Título: Outra etapa da luta por uma nova Líbia
Autor:
Fonte: O Globo, 21/10/2011, Opinião, p. 6
Com a eliminação de Muamar Kadafi, começa uma nova era para a Líbia. Até agora, o grande objetivo dos rebeldes do Conselho Nacional Transitório (CNT) era localizar o ditador e pôr fim à encarniçada resistência que algumas tropas fiéis ainda ofereciam. A rebelião começou em fevereiro, Kadafi fugiu de Trípoli no final de agosto, e o cerco a Sirte, sua cidade natal, durou mais de dois meses. A batalha da Líbia é a mais sangrenta da Primavera Árabe, que ganhou este nome devido à deposição menos brutal dos ditadores da Tunísia e do Egito. Kadafi cumpriu o que prometera: resistir até o fim - e assim cobriu a Líbia de sangue.
Ontem foi dia de júbilo no país pela morte do ditador que ficou 42 anos no poder. A nova fase que hoje se inicia é delicadíssima para o CNT, que terá de evitar a desintegração nacional e abrir caminho para a construção de instituições democráticas; combater o sectarismo tribal e religioso; e, entre outros desafios, retomar a produção de petróleo. Imagine-se isso numa nação que viveu 42 anos num regime que fez questão de não criar (ou de destruir) as instituições. Kadafi, o líder máximo, sequer tinha um cargo formal.

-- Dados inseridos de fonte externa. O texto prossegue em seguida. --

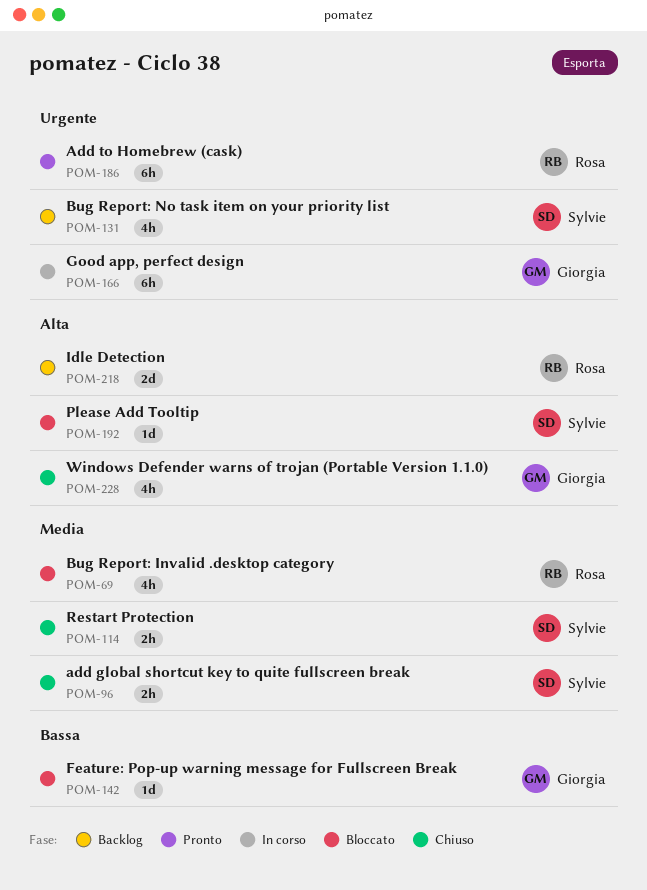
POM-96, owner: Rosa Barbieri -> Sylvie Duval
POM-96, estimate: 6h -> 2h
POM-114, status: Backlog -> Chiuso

Durante anos, ele engabelou os líbios com o "Livro Verde", lançado nos anos 70, no qual apresentava sua alternativa ao socialismo e ao capitalismo, combinada com aspectos do islamismo. Em 1977, criou o conceito de "Estado das massas", em que o poder seria exercido através de milhares de comitês populares. Mas, na prática, tornou-se mesmo um ditador cruel que durante anos apoiou o terrorismo internacional, o que transformou a Líbia num Estado pária.
Nos últimos anos, fez inúmeras concessões ao Ocidente, pagou indenizações por atentados, abortou o programa nuclear e vinha conseguindo sua reinserção na comunidade global, até ser pego no contrapé pela Primavera Árabe.
O grande desafio do CNT será impedir sua própria fragmentação política, pois se trata de uma frente mais ou menos caótica, unida pela necessidade de derrubar Muamar Kadafi. Uma de suas promessas é, após a queda de Sirte, trabalhar para que os líbios possam ter eleições em oito meses. Muito do seu êxito dependerá da continuação do apoio ocidental - a decisão de autorizar bombardeios da Otan às forças de Kadafi foi determinante para a derrota do ex-líder. Mesmo em tempos de crise, o Ocidente precisará manter os cofres abertos para a reconstrução líbia.
O fim do regime de Kadafi aumenta a pressão sobre dois outros ditadores árabes que ainda resistem à abertura política - Ali Abdullah Saleh, do Iêmen, e Bashar Assad, da Síria. O espaço de manobra dos dois encolherá ainda mais.
A nova face do mundo árabe, embora ainda careça de nitidez, poderá abrir novas perspectivas na região. Israel, até agora a única democracia real no Oriente Médio, poderá ganhar a companhia de outras. Até recentemente, o Estado judeu se escorava nos regimes autoritários, como o egípcio, capaz de manter as massas árabes sob controle. Mas o pragmatismo levou-o, por exemplo, a negociar a libertação de presos com o arqui-inimigo Hamas. Certamente será mais produtivo e legítimo falar com governos árabes de democracia para democracia. É o que se espera.